In his ruling, Judge Alsup wrote: 

“The New Rule sets forth new definitions of statutory terms that conflict with the statutes themselves—expansive definitions that would upset the balance drawn by Congress between protecting conscientious objectors versus facilitating the uninterrupted provision of health care to Americans.”

“Under the rule, a clerk scheduling surgeries for an operating room could refuse to reserve slots for abortions and sterilizations. So could an employee who merely sterilizes and places surgical instruments or ensures that the supply cabinets in the operating room are fully stocked in preparation for an abortion. For the reasons already stated, the Church Amendment was never intended to apply to those who have no role in the actual performance of the abortion or sterilization. Neither those who schedule abortions nor those who prepare an operating room assist in the performance of such a procedure under the Church Amendment.”

“Doctors and their patients have a confidential relationship, especially when it comes to asserting rights related to invasive procedures and treatments. Furthermore, most of the medical procedures at issue here such as abortions, gender-affirming surgery, and HIV treatments cannot be safely secured without the aid of a physician.  The rights of the individual physician plaintiffs and their patients here are thus closely intertwined.” 

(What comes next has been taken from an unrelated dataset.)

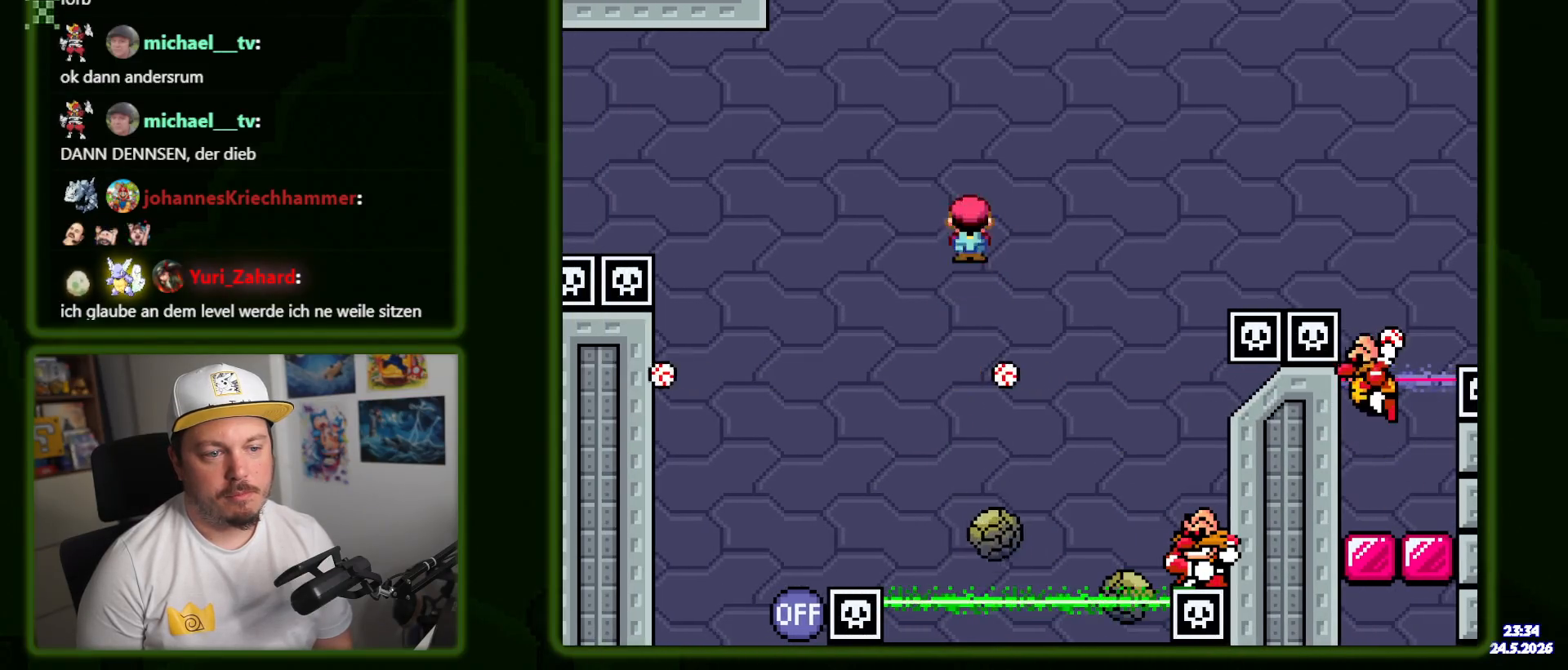
{"buttons": ["A", "X"], "events": [[17, "DPAD_RIGHT", "up"], [117, "DPAD_LEFT", "down"], [250, "DPAD_LEFT", "up"]]}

“For the foregoing reasons, this order holds the rule is “not in accordance with law,” by reason of conflict with the underlying statutes and is in conflict with the balance struck by Congress in harmonizing protection of conscience objections vis-a-vis the uninterrupted flow of health care to Americans. When a rule is so saturated with error, as here, there is no point in trying to sever the problematic provisions. The whole rule must go.”

Earlier this month, federal judges in New York and Washington also vacated the entire rule in separate cases. Dozens of states, municipalities, providers, and advocacy groups have challenged the rule through various lawsuits around the country. The lawsuits emphasize that this confusing policy would incentivize health care providers to eliminate reproductive healthcare and LGBTQ care altogether, leaving millions across the country without access to critical health care, including in regions that might otherwise prioritize maintaining access to this essential care.  The Rule is especially dangerous because it has no emergency exception.

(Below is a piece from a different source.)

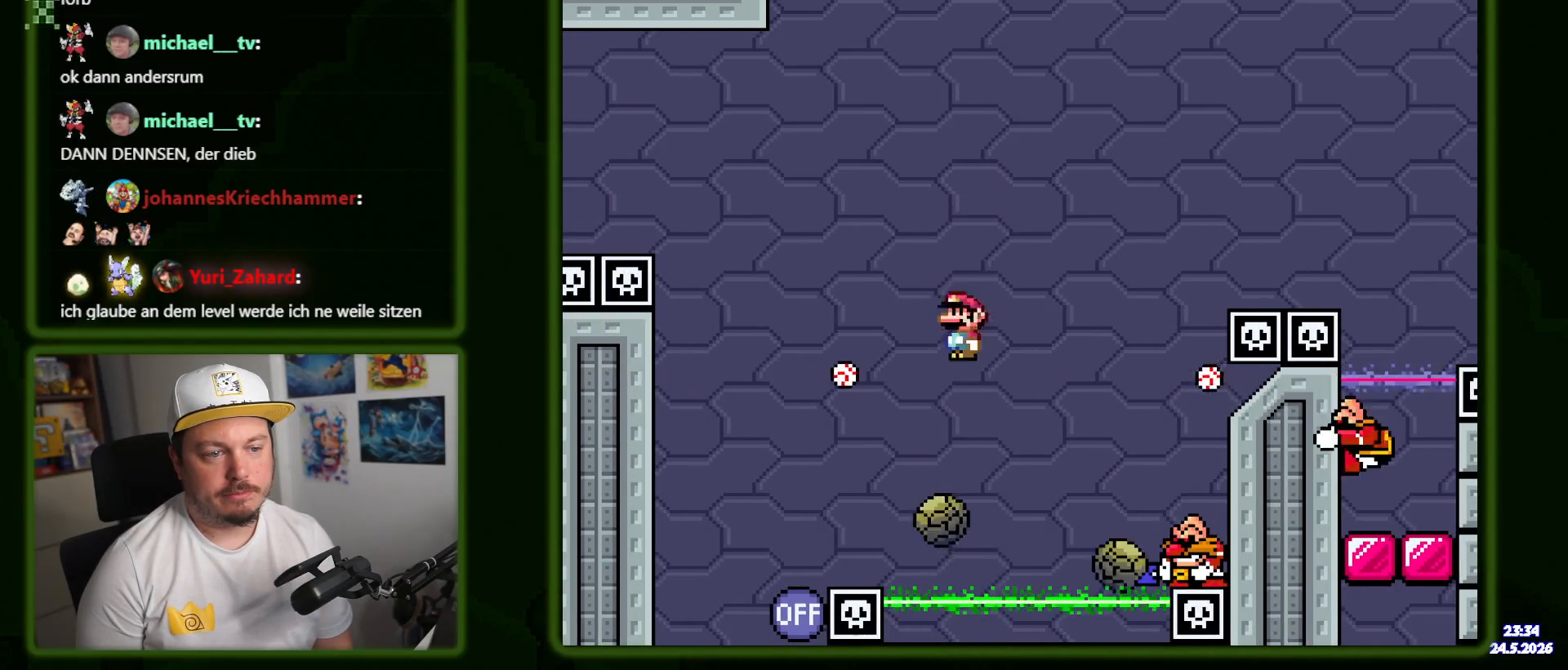
{"buttons": ["A", "X", "DPAD_RIGHT"], "events": [[300, "DPAD_RIGHT", "down"]]}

“We are grateful the Court recognized the unchecked discrimination against women and LGBTQ patients that could occur under this rule, even in medical emergencies,” said Genevieve Scott, Senior Staff Attorney at the Center for Reproductive Rights. “Discrimination in any context is egregious, but allowing someone’s religious or moral views to effectively veto a patient’s medical choice could have deadly consequences. It is out of line with any reasonable understanding of law or medical ethics that a receptionist, who is not directly involved in providing medical care, could turn away patients, or that an EMT could refuse to transport a patient with a life-threatening ectopic pregnancy.”

The Denial of Care Rule was issued in May by the U.S. Department of Health and Human Services, and it applies to virtually every kind of healthcare provider.  Health care facilities risk losing all federal funding if they do not grant employees carte blanche to deny information and services.   Because the Rule is infeasible to implement, if allowed to go into effect, it would coerce many health care facilities to eliminate reproductive healthcare and LGBTQ healthcare, leaving millions across the United States without access to critical healthcare.

Plaintiffs in the case include the County of Santa Clara, which runs an extensive health and hospital system that serves as a safety-net provider for the county’s 1.9 million residents; the health providers Bradbury-Sullivan LGBT Community Center in Allentown, Pa., Center on Halsted in Chicago, Hartford GYN in Connecticut, Los Angeles LGBT Center, Mazzoni Center in Philadelphia, Trust Women Seattle and Whitman-Walker Health in Washington, D.C.; the associations AGLP, GLMA and Medical Students for Choice; and five doctors.